**WORK REQUEST**
Take the lines below beginning at the line that has "ajas prácticas del" and stopping after the line that has "direkten Vergleich", and print them exactly as they are, with no other lines.

**PROVIDED DATA**
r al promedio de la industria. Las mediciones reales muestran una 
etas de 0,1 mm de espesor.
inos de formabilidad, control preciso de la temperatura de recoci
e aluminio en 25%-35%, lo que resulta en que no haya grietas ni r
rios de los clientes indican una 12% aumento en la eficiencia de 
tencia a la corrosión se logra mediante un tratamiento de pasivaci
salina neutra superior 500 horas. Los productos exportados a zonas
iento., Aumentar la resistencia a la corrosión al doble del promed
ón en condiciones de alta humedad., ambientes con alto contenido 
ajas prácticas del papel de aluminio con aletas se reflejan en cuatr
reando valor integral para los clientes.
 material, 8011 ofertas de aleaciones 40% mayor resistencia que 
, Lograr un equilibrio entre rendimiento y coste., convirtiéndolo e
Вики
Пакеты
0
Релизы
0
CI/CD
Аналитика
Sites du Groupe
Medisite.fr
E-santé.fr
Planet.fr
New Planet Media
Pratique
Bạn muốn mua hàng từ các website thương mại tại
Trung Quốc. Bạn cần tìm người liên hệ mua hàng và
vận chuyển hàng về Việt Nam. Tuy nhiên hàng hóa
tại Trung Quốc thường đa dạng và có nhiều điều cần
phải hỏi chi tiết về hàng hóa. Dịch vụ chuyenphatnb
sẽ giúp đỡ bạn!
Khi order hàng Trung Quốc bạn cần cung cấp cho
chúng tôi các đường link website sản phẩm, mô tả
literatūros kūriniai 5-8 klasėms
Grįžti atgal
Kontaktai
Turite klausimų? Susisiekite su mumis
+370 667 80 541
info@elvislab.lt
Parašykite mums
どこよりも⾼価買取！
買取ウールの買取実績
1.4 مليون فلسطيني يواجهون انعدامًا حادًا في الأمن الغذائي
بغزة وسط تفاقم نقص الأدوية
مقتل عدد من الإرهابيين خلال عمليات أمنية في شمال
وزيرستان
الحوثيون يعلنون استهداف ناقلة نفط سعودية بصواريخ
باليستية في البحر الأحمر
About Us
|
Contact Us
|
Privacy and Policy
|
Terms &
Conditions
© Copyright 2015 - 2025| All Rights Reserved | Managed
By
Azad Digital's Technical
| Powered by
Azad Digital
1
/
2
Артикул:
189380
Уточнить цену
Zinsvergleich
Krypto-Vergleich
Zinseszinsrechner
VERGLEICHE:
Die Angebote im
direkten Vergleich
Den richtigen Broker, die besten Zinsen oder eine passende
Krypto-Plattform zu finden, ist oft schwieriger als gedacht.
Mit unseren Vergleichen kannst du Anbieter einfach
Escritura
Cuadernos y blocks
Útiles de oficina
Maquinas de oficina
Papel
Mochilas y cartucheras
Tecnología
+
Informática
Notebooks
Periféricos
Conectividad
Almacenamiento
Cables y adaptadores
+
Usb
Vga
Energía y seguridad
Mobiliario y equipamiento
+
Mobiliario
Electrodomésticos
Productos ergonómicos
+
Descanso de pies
---
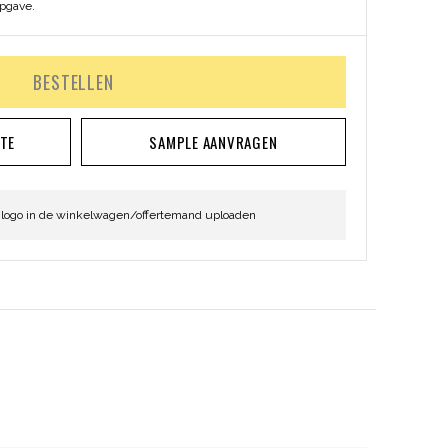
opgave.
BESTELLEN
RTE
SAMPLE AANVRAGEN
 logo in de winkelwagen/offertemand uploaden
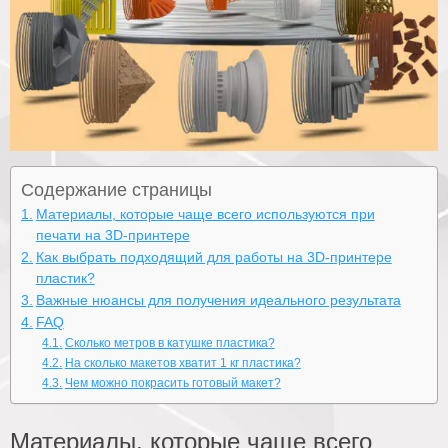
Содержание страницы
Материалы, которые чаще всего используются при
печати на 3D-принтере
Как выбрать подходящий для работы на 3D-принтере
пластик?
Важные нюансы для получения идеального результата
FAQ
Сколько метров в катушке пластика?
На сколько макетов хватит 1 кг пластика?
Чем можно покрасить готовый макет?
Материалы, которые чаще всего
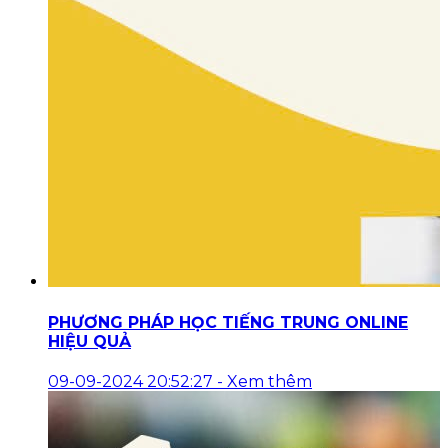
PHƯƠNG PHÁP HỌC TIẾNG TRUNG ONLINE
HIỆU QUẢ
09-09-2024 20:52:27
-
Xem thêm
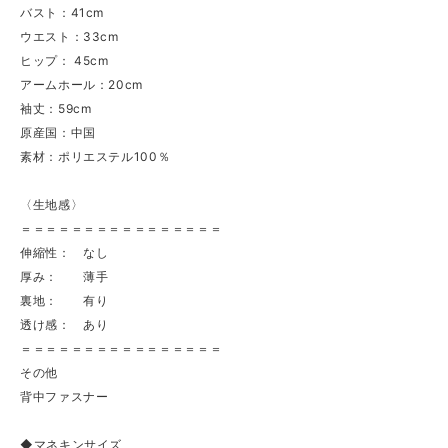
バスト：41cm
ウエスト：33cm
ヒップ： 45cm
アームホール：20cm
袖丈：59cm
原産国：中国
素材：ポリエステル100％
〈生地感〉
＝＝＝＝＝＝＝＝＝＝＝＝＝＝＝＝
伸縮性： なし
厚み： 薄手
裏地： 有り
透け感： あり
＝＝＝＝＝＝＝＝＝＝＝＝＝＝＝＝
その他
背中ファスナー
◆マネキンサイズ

**RESULT OF THIS TASK**
ajas prácticas del papel de aluminio con aletas se reflejan en cuatr
reando valor integral para los clientes.
 material, 8011 ofertas de aleaciones 40% mayor resistencia que 
, Lograr un equilibrio entre rendimiento y coste., convirtiéndolo e
Вики
Пакеты
0
Релизы
0
CI/CD
Аналитика
Sites du Groupe
Medisite.fr
E-santé.fr
Planet.fr
New Planet Media
Pratique
Bạn muốn mua hàng từ các website thương mại tại
Trung Quốc. Bạn cần tìm người liên hệ mua hàng và
vận chuyển hàng về Việt Nam. Tuy nhiên hàng hóa
tại Trung Quốc thường đa dạng và có nhiều điều cần
phải hỏi chi tiết về hàng hóa. Dịch vụ chuyenphatnb
sẽ giúp đỡ bạn!
Khi order hàng Trung Quốc bạn cần cung cấp cho
chúng tôi các đường link website sản phẩm, mô tả
literatūros kūriniai 5-8 klasėms
Grįžti atgal
Kontaktai
Turite klausimų? Susisiekite su mumis
+370 667 80 541
info@elvislab.lt
Parašykite mums
どこよりも⾼価買取！
買取ウールの買取実績
1.4 مليون فلسطيني يواجهون انعدامًا حادًا في الأمن الغذائي
بغزة وسط تفاقم نقص الأدوية
مقتل عدد من الإرهابيين خلال عمليات أمنية في شمال
وزيرستان
الحوثيون يعلنون استهداف ناقلة نفط سعودية بصواريخ
باليستية في البحر الأحمر
About Us
|
Contact Us
|
Privacy and Policy
|
Terms &
Conditions
© Copyright 2015 - 2025| All Rights Reserved | Managed
By
Azad Digital's Technical
| Powered by
Azad Digital
1
/
2
Артикул:
189380
Уточнить цену
Zinsvergleich
Krypto-Vergleich
Zinseszinsrechner
VERGLEICHE:
Die Angebote im
direkten Vergleich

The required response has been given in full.